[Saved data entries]
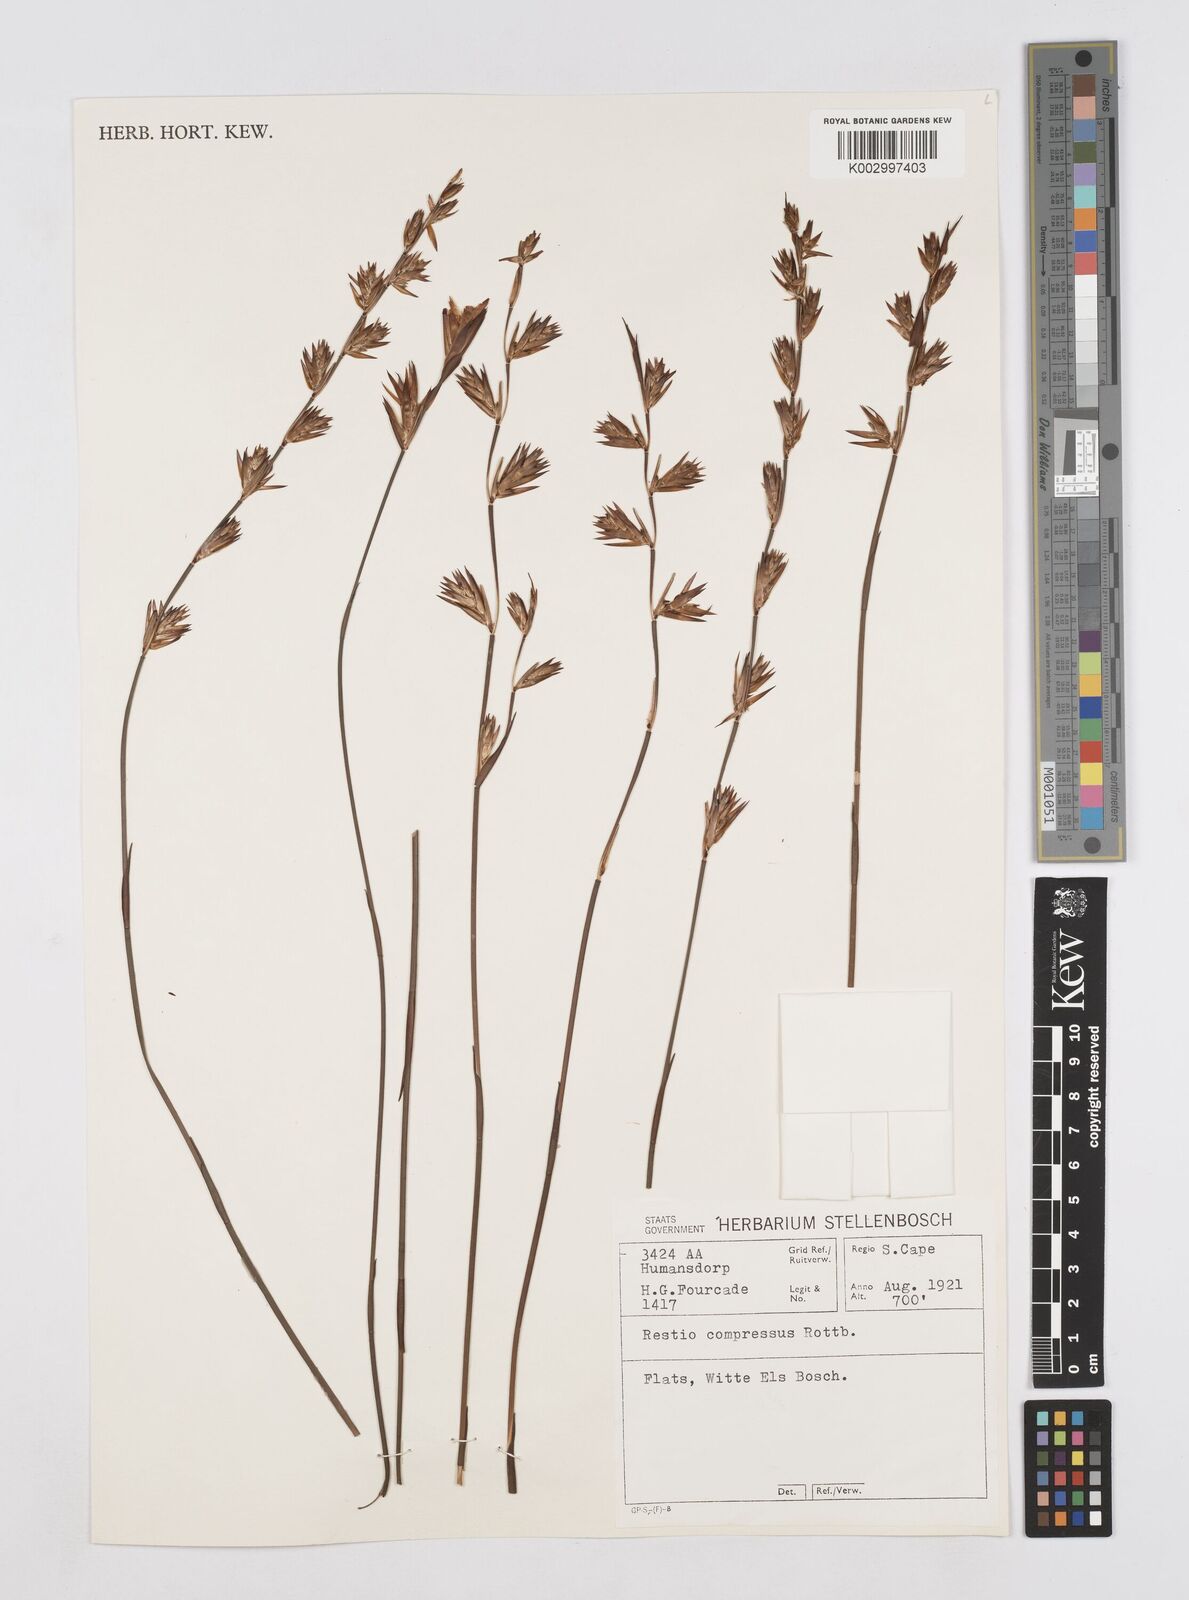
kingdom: Plantae
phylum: Tracheophyta
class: Liliopsida
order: Poales
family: Restionaceae
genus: Platycaulos
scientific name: Platycaulos compressus
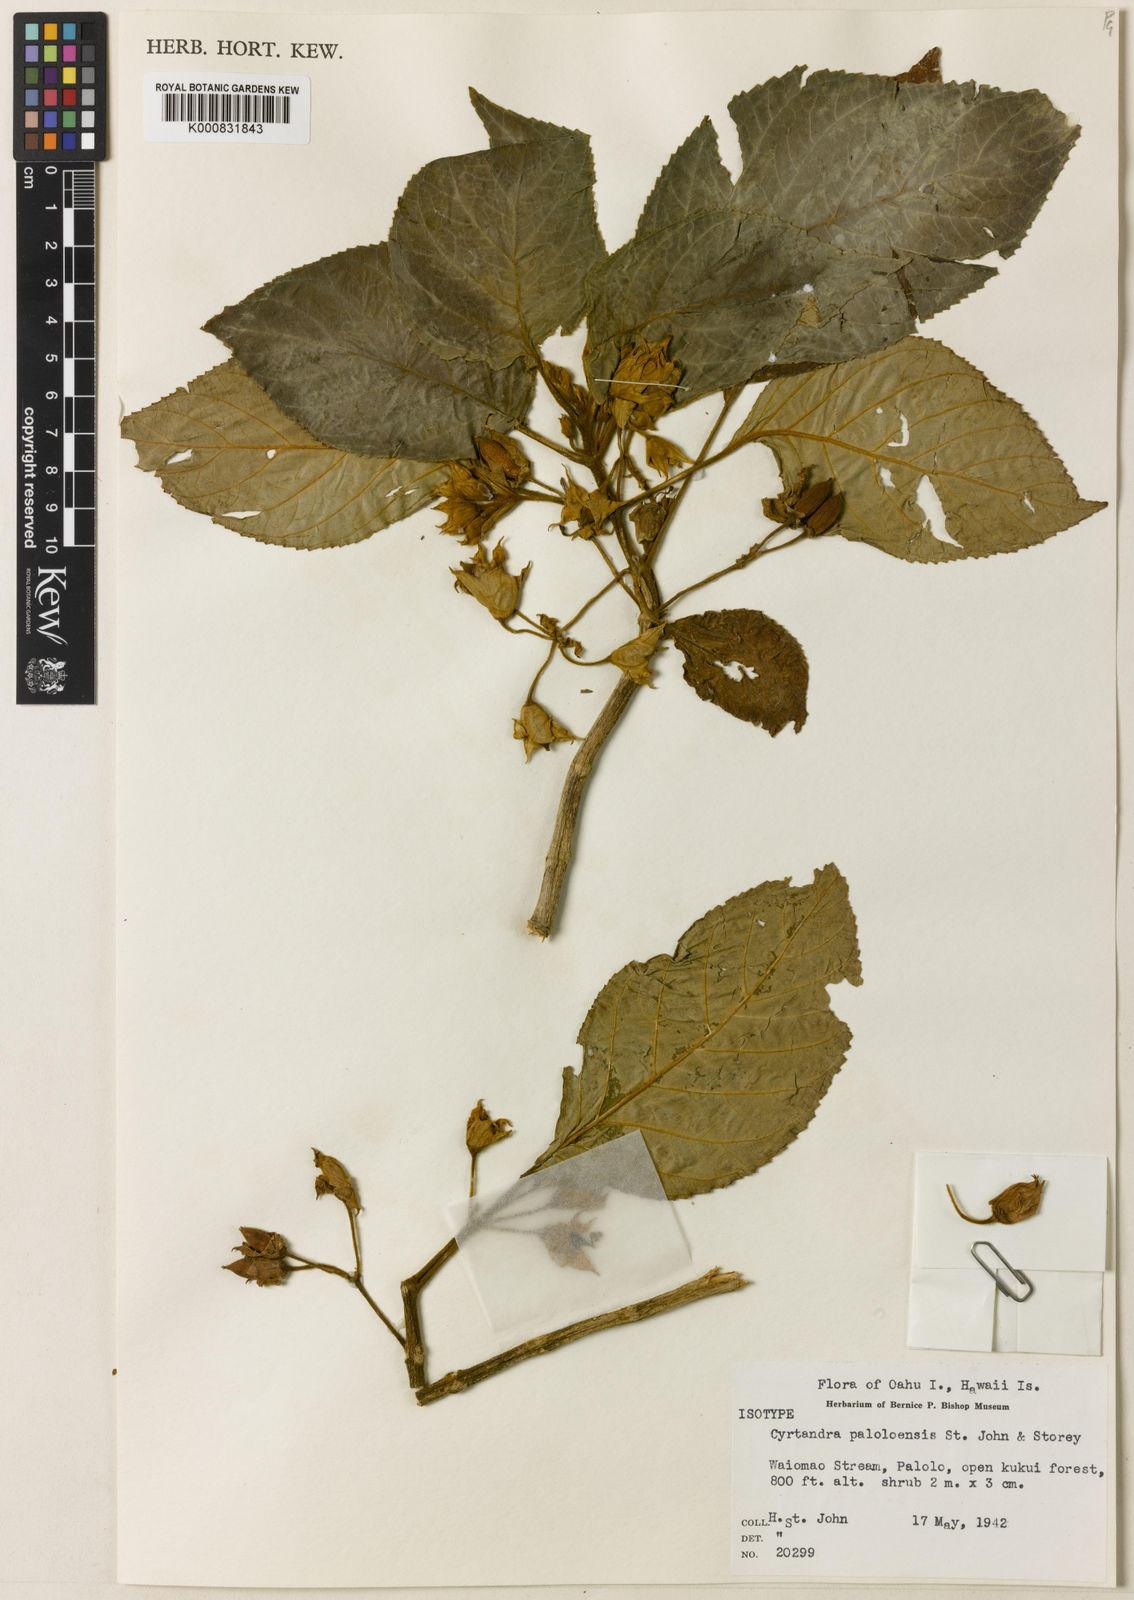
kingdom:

Task directions ▸ Rewrite the lines of all the records above as a numbered list, skipping blank lines. Leave the pictures out of your answer.

Output ▸
1. kingdom: Plantae
2. phylum: Tracheophyta
3. class: Liliopsida
4. order: Poales
5. family: Restionaceae
6. genus: Platycaulos
7. scientific name: Platycaulos compressus
8. kingdom:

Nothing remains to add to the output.